Task set
a: Copy exactly the part of the passage on Tudor royal education that opens with the words containing "The scholar Erasmus" and closes with "the Stuart princes.".
b: Write the next part of the passage on the education of Henry VIII's children, picking up after its final sentence.

Passage
◇ ◇ ◇ ◇

The scholar Erasmus and his fellow humanists, who promoted the liberal arts and sciences over military training for princes, had an influence on the curriculum studied by Henry VIII's children, and later the Stuart princes.

Henry VIII established an elite palace school for his son Prince Edward, selecting fourteen sons of prominent aristocrats to be educated alongside him. Biographer Alison Weir writes: "The men who were given responsibility for the Prince's education were among the most brilliant scholars of their day". Edward was taught by Dr. Richard Cox, a clergyman who later become provost of Eton College and bishop of Ely, as well as John Cheke, the first Regius Professor of Greek at Cambridge University. Elizabeth I was well-educated, receiving lessons alongside her brother Edward and later being tutored by William Grindal and Roger Ascham. Elizabeth was proficient in French, Italian and Latin, using these foreign-language skills to interact with foreign diplomats and to create a "sizeable body of translations" over the course of her life. Battista Castiglione served as Elizabeth's formal tutor in Italian.

◇ ◇ ◇ ◇

Source information
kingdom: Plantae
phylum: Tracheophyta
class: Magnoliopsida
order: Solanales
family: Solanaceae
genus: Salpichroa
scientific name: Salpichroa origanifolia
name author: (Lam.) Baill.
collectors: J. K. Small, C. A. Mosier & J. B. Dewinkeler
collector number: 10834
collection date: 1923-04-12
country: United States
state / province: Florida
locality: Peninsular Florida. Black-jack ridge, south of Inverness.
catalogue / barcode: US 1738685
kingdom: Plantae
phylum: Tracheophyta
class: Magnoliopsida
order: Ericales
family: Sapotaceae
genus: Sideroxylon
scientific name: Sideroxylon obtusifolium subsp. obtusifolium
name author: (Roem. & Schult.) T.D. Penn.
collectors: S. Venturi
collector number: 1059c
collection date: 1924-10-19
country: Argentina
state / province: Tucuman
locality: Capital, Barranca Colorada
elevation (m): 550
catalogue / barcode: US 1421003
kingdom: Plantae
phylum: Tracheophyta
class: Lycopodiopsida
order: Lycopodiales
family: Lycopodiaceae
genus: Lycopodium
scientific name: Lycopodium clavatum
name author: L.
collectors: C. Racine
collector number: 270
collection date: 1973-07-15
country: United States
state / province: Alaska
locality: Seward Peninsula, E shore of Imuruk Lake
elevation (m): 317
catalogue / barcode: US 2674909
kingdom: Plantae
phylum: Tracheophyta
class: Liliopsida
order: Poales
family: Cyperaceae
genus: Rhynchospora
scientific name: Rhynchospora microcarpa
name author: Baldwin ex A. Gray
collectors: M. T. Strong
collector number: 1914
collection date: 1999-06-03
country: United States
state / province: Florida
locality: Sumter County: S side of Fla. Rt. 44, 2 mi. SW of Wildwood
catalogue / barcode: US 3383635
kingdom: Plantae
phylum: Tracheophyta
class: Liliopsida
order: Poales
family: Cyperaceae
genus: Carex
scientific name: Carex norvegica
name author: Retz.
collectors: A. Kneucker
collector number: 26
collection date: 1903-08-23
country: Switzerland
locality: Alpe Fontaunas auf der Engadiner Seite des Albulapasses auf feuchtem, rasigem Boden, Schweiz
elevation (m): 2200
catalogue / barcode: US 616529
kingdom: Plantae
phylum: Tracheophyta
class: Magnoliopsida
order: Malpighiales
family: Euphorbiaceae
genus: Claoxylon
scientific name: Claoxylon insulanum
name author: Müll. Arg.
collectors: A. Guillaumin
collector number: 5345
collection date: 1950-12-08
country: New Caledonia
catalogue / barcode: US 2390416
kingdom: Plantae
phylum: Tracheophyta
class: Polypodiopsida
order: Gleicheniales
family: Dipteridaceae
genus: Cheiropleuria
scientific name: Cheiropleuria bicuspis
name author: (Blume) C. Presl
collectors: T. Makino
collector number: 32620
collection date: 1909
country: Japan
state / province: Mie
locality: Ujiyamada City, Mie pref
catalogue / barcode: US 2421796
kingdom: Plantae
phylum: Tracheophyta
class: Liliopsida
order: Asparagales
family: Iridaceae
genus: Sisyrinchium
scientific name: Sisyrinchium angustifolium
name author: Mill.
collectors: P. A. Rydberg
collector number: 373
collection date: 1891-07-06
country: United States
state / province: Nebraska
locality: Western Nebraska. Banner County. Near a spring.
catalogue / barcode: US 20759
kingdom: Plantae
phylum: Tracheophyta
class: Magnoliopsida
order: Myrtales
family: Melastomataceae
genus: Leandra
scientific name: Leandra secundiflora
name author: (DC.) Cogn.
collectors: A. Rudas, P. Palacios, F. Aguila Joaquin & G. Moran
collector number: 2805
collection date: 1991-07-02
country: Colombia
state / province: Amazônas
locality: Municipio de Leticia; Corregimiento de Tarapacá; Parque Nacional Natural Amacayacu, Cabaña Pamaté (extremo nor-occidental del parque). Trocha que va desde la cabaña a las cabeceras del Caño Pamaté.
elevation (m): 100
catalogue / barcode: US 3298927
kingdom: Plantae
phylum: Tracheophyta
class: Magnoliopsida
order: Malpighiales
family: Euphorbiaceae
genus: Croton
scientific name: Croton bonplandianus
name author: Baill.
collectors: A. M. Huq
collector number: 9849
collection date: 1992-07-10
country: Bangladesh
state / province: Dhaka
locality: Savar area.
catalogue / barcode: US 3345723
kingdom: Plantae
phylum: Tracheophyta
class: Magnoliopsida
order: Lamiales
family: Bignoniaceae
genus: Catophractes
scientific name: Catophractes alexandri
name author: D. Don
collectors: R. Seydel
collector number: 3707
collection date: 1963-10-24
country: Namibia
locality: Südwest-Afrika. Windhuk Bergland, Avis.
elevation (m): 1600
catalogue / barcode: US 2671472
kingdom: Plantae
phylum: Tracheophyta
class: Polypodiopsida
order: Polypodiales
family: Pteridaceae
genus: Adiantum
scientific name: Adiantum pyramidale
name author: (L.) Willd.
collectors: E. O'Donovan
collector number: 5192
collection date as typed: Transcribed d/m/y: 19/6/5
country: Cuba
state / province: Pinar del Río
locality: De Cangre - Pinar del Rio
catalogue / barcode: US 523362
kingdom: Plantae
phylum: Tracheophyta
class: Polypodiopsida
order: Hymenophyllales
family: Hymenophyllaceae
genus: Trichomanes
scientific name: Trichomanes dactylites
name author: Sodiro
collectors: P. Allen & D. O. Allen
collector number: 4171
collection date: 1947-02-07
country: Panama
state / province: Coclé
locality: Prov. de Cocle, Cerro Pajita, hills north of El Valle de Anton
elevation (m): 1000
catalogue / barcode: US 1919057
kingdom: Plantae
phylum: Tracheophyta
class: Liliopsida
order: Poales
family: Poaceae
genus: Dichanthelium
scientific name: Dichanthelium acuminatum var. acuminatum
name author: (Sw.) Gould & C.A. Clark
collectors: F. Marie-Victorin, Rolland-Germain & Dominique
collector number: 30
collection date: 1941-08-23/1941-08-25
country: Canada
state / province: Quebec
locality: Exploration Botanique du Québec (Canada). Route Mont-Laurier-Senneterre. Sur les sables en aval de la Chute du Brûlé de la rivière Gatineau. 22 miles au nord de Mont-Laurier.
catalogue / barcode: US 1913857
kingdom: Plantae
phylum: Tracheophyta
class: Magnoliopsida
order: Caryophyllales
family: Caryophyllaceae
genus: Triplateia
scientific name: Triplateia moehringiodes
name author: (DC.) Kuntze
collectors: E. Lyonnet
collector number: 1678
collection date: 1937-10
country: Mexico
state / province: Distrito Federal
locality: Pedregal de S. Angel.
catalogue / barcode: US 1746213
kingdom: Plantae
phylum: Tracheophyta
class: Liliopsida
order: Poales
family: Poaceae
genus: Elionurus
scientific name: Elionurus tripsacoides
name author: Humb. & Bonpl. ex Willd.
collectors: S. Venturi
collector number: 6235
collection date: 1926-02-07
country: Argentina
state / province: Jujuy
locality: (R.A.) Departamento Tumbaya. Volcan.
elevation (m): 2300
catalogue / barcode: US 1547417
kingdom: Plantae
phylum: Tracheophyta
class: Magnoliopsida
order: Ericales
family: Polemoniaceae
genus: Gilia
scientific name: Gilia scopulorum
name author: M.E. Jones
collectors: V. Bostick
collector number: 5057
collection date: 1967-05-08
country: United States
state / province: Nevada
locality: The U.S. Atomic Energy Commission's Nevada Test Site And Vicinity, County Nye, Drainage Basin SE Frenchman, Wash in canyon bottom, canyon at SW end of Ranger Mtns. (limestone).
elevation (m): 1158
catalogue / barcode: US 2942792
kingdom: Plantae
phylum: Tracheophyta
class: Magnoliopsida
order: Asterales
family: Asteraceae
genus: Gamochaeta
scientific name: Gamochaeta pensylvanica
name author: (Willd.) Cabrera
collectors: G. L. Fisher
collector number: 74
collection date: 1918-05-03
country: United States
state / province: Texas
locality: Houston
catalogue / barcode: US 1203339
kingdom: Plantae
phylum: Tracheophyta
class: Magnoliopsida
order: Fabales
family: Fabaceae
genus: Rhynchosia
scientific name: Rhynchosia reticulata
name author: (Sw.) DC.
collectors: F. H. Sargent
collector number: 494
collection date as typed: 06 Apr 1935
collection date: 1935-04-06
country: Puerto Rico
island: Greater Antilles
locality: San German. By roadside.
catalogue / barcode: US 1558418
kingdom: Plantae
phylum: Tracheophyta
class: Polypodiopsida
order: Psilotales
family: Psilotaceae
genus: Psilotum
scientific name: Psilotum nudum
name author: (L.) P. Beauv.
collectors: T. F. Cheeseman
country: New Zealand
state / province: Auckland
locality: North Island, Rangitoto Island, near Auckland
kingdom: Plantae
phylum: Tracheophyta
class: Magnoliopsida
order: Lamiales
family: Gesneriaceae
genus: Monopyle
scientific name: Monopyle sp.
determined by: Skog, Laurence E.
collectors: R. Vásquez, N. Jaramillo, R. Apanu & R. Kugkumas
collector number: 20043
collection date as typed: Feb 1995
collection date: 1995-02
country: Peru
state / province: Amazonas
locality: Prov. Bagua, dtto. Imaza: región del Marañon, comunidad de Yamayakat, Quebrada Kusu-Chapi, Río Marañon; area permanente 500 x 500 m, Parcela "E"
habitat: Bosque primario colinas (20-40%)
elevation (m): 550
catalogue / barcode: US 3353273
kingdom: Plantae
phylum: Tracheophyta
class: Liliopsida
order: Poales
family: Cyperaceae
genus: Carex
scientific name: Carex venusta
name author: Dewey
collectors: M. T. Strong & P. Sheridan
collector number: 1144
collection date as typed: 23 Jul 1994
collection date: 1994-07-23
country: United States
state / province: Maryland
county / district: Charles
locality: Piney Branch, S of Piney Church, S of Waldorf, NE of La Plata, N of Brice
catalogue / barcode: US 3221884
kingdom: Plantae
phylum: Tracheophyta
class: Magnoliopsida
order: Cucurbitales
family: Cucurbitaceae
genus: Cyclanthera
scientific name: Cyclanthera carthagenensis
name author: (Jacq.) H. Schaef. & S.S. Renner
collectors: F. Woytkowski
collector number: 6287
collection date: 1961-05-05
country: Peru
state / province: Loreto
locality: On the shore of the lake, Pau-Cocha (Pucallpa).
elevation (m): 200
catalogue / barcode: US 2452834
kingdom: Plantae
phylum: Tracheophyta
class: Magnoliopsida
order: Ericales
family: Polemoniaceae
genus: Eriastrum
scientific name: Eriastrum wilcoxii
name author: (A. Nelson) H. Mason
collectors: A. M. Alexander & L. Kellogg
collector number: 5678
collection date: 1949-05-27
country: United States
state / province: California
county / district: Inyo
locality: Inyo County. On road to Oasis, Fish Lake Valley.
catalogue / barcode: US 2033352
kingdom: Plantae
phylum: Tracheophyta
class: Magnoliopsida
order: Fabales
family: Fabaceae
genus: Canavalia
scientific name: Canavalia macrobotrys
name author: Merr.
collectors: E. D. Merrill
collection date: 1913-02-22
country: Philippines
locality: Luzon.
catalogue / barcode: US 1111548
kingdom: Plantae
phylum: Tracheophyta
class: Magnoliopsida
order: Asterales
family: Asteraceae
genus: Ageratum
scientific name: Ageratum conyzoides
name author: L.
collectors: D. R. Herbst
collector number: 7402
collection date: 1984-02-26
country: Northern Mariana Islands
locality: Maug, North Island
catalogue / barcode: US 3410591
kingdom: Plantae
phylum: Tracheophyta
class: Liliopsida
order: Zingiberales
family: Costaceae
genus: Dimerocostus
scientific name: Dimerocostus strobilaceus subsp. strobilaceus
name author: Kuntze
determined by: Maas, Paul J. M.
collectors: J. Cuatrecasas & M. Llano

◇ ◇ ◇ ◇

Activity answers
a:
The scholar Erasmus and his fellow humanists, who promoted the liberal arts and sciences over military training for princes, had an influence on the curriculum studied by Henry VIII's children, and later the Stuart princes.

b:
Historian Aysha Pollnitz writes: "While Erasmus never managed to deter English or Scottish royal boys from military training, he did succeed in tipping the scales in letters' favour: between 1534 in England, 1566 in Scotland and the outbreak of the Bishops' Wars in 1639, princes male and female spent more time learning to wield pens than swords or guns". During this period, "British princes were notably bookish" in comparison to the Spanish Habsburgs (who emphasized "bureaucratic skills, handling weapons, and orthodox piety"). While royal females in early modern Britain were not raised in preparation to rule and received liberal educations that were constrained in comparison to their male relatives, Mary I, Elizabeth I, Lady Jane Grey, Mary, Queen of Scots, and Elizabeth Stuart, Queen of Bohemia all wrote letters generally praised by scholars. Lady Jane Grey was tutored by clergyman John Aylmer, her family's chaplain, and "distinguished herself in her studies beyond her parents' wishes, since they were more interested in preparing her for the stylish life of court" than for serious academic learning.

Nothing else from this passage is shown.